To get around the Chinese tariffs and sell vehicles to the 1.3 billion Chinese consumers, automakers invested billions in China, set up manufacturing facilities in joint ventures with the China Communist Party (or its proxies) and complied with demands for technology transfers (itself a large and enduring tax)
China-made components are in every vehicle sold in the US, yet only two models that are assembled in China are sold in the US. Those components are a target for tariffs.
GM makes and sells more vehicles in China than it does in the US.
Mexico and Canada
The NAFTA countries are fused within supply chains. GM announced in early June, 2018, that it would build its new Blazer in Mexico, where it already employs 15,000 workers.
In terms of auto exports from the US, the challenges are different with each trade partner.
While as tariffs on vehicles imported from Germany, Japan, and South Korea would mostly be a benefit for US. automakers, tariffs on imports from Mexico and Canada would be a bigly problem for US automakers.

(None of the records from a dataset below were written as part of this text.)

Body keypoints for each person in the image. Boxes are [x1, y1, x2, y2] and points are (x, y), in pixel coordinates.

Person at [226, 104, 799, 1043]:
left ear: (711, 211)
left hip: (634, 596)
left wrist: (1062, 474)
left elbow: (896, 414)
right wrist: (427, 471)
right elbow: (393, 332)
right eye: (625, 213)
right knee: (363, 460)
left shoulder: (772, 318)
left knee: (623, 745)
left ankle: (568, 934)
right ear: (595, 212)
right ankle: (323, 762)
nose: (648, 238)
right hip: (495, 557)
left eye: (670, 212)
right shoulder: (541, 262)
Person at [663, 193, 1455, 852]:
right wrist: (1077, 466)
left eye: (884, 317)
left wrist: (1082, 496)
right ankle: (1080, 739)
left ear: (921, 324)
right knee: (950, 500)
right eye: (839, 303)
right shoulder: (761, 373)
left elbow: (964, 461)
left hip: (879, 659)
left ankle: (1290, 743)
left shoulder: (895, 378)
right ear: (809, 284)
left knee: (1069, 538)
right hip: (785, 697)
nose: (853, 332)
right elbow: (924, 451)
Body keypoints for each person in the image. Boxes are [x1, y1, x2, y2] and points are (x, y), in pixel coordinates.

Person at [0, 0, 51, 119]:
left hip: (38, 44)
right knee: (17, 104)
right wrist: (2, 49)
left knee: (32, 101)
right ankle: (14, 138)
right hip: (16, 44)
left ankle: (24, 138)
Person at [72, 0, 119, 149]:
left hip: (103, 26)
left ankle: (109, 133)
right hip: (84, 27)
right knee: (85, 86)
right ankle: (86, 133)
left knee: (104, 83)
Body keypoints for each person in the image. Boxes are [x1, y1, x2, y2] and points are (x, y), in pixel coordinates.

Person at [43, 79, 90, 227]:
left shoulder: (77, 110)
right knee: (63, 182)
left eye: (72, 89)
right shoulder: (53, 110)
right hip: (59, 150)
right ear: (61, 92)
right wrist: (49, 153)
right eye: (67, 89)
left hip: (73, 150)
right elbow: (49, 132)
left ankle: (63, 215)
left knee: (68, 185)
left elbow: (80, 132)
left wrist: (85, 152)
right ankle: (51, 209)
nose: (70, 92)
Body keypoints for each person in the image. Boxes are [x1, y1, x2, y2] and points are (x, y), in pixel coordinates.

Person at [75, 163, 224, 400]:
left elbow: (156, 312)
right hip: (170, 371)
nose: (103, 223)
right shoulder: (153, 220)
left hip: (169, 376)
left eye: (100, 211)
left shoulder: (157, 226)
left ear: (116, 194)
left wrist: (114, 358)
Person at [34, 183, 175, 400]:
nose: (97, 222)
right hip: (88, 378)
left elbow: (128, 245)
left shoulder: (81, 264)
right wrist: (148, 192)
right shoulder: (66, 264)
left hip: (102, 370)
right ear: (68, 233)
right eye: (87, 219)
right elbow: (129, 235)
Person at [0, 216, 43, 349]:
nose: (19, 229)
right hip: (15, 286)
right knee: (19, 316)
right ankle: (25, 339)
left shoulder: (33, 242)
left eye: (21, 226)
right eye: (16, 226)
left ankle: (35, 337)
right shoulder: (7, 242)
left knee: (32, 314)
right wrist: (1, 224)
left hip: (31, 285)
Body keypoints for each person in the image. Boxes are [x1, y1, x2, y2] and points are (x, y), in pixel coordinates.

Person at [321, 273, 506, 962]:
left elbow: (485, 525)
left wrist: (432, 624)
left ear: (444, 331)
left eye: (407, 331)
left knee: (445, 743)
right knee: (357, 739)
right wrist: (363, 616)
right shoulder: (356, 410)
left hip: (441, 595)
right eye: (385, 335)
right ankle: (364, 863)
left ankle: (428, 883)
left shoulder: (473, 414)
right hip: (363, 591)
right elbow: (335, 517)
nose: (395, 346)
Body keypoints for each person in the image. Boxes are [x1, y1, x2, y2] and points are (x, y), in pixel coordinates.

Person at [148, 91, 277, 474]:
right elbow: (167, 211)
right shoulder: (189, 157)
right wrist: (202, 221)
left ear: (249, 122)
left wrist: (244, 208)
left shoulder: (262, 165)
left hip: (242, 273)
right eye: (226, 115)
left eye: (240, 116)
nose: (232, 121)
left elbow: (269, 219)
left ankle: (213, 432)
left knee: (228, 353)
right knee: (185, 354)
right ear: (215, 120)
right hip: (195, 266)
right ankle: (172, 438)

GM imports 30% of the vehicles in sells in the US. Most of those imports are made in Mexico and Canada, including a significant portion of its high-margin trucks and SUVs. (GM pays its 15,000 workers in Mexico less than $3 per hour on average)
Ford imports 20%of the vehicles it sells in the US, most of them from Mexico and Canada.
Both companies would need to absorb the costs of shifting some production from Mexico and Canada back to the US. This type of restructuring takes time and is expensive and in the US, their profit margins would be less.
No that you now all this you’re smart enough to put on a bow tie and go on CNN and CNBC and be the pundit.